* _PROBLEM TO SOLVE_: Format the entries from the line containing "Document page, 1500x1125 pixels." through the end of the entries as a two-column CSV with the headers instruction and output. Give one row per instruction, with the instruction text and its answer each in a single quoted field and all line breaks replaced by spaces.

Annotated element entries:
^^^^^^^^
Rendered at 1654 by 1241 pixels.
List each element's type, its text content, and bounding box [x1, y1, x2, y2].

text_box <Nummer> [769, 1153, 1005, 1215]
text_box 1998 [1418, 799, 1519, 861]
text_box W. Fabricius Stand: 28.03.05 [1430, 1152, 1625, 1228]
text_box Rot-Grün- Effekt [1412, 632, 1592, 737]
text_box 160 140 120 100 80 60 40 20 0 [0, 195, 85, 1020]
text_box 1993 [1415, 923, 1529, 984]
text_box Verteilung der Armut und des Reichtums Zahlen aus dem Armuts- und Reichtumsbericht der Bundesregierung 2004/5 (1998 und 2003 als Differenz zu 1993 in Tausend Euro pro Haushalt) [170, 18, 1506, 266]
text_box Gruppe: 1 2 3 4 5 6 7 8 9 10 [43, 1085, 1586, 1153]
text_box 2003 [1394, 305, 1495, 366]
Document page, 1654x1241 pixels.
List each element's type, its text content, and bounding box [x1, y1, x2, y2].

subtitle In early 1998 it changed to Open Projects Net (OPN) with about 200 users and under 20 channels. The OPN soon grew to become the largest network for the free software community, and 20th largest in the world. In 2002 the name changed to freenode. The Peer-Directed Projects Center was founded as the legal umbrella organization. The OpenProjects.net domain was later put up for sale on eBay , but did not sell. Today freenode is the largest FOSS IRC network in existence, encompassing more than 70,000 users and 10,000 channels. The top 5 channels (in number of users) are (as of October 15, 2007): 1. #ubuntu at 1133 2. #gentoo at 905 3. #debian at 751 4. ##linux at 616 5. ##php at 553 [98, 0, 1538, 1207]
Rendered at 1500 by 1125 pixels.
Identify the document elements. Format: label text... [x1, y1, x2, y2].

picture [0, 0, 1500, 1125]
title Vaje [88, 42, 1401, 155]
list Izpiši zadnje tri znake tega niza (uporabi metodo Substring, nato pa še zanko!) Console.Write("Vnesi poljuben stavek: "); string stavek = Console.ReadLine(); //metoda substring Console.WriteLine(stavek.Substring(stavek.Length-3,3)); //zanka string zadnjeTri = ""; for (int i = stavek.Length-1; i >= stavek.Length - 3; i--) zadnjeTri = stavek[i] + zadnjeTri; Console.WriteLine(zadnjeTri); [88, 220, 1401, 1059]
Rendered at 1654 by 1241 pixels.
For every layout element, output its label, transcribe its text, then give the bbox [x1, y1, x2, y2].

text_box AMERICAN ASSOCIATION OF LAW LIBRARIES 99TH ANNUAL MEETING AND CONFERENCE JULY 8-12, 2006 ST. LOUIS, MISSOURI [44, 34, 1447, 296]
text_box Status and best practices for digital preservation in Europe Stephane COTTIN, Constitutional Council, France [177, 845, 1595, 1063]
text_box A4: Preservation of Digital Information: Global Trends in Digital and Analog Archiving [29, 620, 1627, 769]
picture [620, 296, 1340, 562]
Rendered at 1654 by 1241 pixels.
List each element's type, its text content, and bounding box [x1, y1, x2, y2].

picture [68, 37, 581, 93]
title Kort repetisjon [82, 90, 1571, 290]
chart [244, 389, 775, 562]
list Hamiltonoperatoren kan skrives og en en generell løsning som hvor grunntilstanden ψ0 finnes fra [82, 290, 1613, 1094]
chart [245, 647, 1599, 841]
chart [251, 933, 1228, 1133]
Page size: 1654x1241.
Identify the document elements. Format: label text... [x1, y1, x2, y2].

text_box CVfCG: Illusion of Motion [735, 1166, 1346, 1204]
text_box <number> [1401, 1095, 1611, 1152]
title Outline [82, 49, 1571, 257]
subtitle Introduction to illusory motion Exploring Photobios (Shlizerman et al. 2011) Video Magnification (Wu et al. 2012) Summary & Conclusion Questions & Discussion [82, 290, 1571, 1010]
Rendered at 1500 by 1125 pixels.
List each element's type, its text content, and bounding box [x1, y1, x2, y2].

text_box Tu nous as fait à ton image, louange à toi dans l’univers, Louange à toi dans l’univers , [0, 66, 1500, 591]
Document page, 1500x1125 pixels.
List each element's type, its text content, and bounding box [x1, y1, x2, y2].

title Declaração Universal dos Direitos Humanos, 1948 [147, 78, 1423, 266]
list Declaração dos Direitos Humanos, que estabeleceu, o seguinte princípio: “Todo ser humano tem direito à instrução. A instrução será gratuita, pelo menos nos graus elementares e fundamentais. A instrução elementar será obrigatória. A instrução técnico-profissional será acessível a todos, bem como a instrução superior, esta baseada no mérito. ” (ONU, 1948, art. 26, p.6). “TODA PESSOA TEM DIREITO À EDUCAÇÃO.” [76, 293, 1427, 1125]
^^^^^^^^
* _EXERCISE ANSWER_:
instruction,output
"Document page, 1500x1125 pixels. List each element's type, its text content, and bounding box [x1, y1, x2, y2].","title Declaração Universal dos Direitos Humanos, 1948 [147, 78, 1423, 266] list Declaração dos Direitos Humanos, que estabeleceu, o seguinte princípio: “Todo ser humano tem direito à instrução. A instrução será gratuita, pelo menos nos graus elementares e fundamentais. A instrução elementar será obrigatória. A instrução técnico-profissional será acessível a todos, bem como a instrução superior, esta baseada no mérito. ” (ONU, 1948, art. 26, p.6). “TODA PESSOA TEM DIREITO À EDUCAÇÃO.” [76, 293, 1427, 1125]"